Releases in 3 months

Philip Muskovac yofel at gmx.net
Mon Jul 8 16:45:10 BST 2013


On Monday 08 July 2013 15:04:40 Àlex Fiestas wrote:
> Now that kde-workspace and kdelibs are going to be frozen (which in theory
> means less work for everybody) I'd like to propose a new release schedule to
> be applied starting with 4.12.
> 
> Basically the idea is to cut testing time and compensate it by keeping
> master always in a "releaseable" state, now that two major components are
> frozen it looks like it is a good time to get used to it.
> 
> You can read all the proposal in:
> http://community.kde.org/KDE_Core/ReleasesProposal
> 
> Before sending this email I have checked with distro people, i18n people,
> other developers and almost all of them seemed to either like or be neutral
> about it (only one exception :p) so I hope that the proposal is not a
> complete disaster.
> 
> As its name indicates, it is a proposal, so please be constructive in the
> feedback, we can change as many things as we need.
> 
> Finally, I have scheduled a Bof at Akademy, would be nice to have all the
> feedback from the community that is not able to come before it happens:
> 
> http://community.kde.org/Akademy/2013/Wednesday#Room_A2_-_17_July
> 
> Cheers !

Hi,

With my Kubuntu Developer Hat on, one concern I have is the support timeframe 
for the planned 4.13 release. Kubuntu 14.04, planned to be released in April 
2014 will be a Long Term Support release meaning we'll have to care about it 
for quite a while. (And it might very well be our last release based on 
KDE4/Qt4/X11 depending on how things go in the next 1.5 years)

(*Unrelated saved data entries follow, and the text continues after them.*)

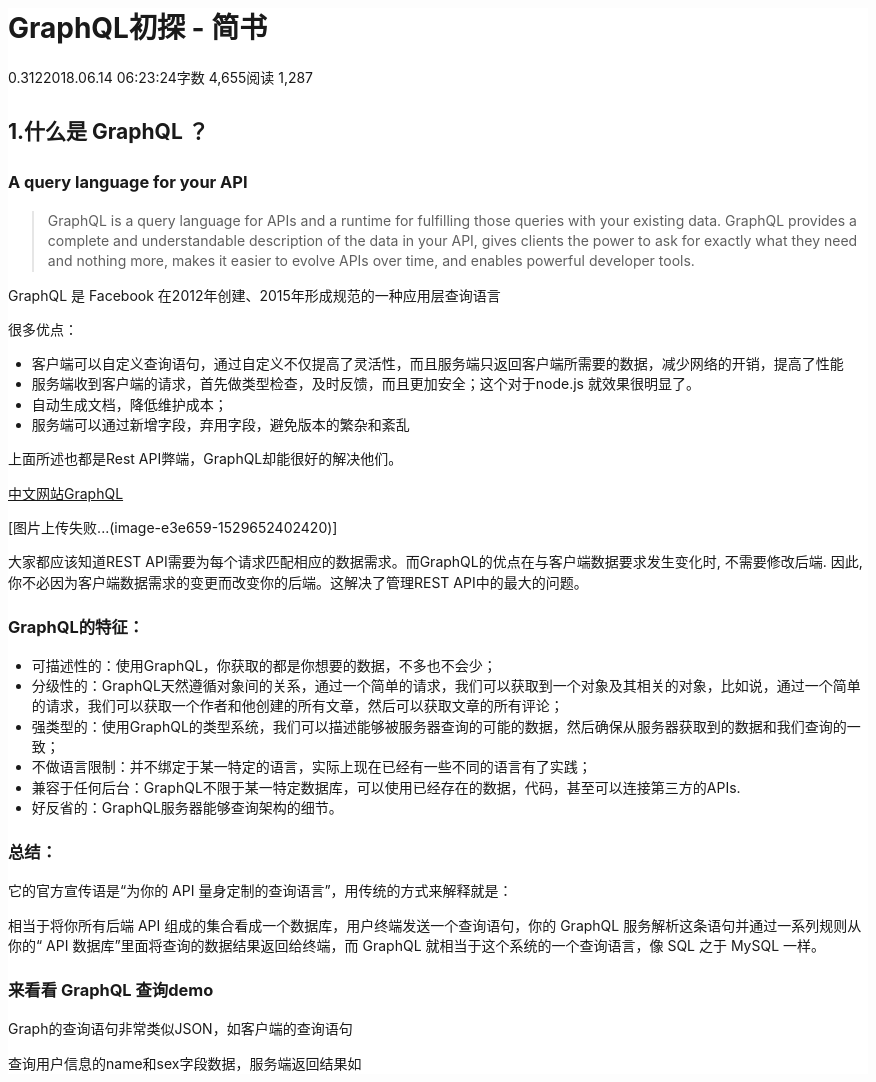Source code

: # GraphQL初探 - 简书

0.3122018.06.14 06:23:24字数 4,655阅读 1,287

1.什么是 GraphQL ？
---------------

### A query language for your API

> GraphQL is a query language for APIs and a runtime for fulfilling those queries with your existing data. GraphQL provides a complete and understandable description of the data in your API, gives clients the power to ask for exactly what they need and nothing more, makes it easier to evolve APIs over time, and enables powerful developer tools.

GraphQL 是 Facebook 在2012年创建、2015年形成规范的一种应用层查询语言

很多优点：

*   客户端可以自定义查询语句，通过自定义不仅提高了灵活性，而且服务端只返回客户端所需要的数据，减少网络的开销，提高了性能
*   服务端收到客户端的请求，首先做类型检查，及时反馈，而且更加安全；这个对于node.js 就效果很明显了。
*   自动生成文档，降低维护成本；
*   服务端可以通过新增字段，弃用字段，避免版本的繁杂和紊乱

上面所述也都是Rest API弊端，GraphQL却能很好的解决他们。

[中文网站GraphQL](http://graphql.cn/)

\[图片上传失败...(image-e3e659-1529652402420)\]

大家都应该知道REST API需要为每个请求匹配相应的数据需求。而GraphQL的优点在与客户端数据要求发生变化时, 不需要修改后端. 因此, 你不必因为客户端数据需求的变更而改变你的后端。这解决了管理REST API中的最大的问题。

### GraphQL的特征：

*   可描述性的：使用GraphQL，你获取的都是你想要的数据，不多也不会少；
*   分级性的：GraphQL天然遵循对象间的关系，通过一个简单的请求，我们可以获取到一个对象及其相关的对象，比如说，通过一个简单的请求，我们可以获取一个作者和他创建的所有文章，然后可以获取文章的所有评论；
*   强类型的：使用GraphQL的类型系统，我们可以描述能够被服务器查询的可能的数据，然后确保从服务器获取到的数据和我们查询的一致；
*   不做语言限制：并不绑定于某一特定的语言，实际上现在已经有一些不同的语言有了实践；
*   兼容于任何后台：GraphQL不限于某一特定数据库，可以使用已经存在的数据，代码，甚至可以连接第三方的APIs.
*   好反省的：GraphQL服务器能够查询架构的细节。

### 总结：

它的官方宣传语是“为你的 API 量身定制的查询语言”，用传统的方式来解释就是：

相当于将你所有后端 API 组成的集合看成一个数据库，用户终端发送一个查询语句，你的 GraphQL 服务解析这条语句并通过一系列规则从你的“ API 数据库”里面将查询的数据结果返回给终端，而 GraphQL 就相当于这个系统的一个查询语言，像 SQL 之于 MySQL 一样。

### 来看看 GraphQL 查询demo

Graph的查询语句非常类似JSON，如客户端的查询语句

查询用户信息的name和sex字段数据，服务端返回结果如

I understand that we can have additional point releases if people still find 
issues that need to be fixed, but with so many short release cycles I expect 
that the attention for the previous release (even worse: the one before that) 
will die quickly leaving the distributions with having to do the bugfix 
backporting. 
That's ofc. already the case for older releases, but shorter release cycles 
only amplify the issue as no distribution will change their release cycle to 
match the new KDE one. (leaving rolling distros aside)

As Scott pointed out, it will also lead to less distributions shipping the 
same KDE SC release version which leads to less testing efforts for a specific 
release and more support workload for the distributions later.

What would at least make my life easier here would be a way to easily get a 
list of all patches that were applied to a stable release (esp. when someone 
bothers to backport a fix after the last point release is out).
The only way to do that, that I found so far, is filtering out mails from kde-
commits, which is neither very easy nor reliable.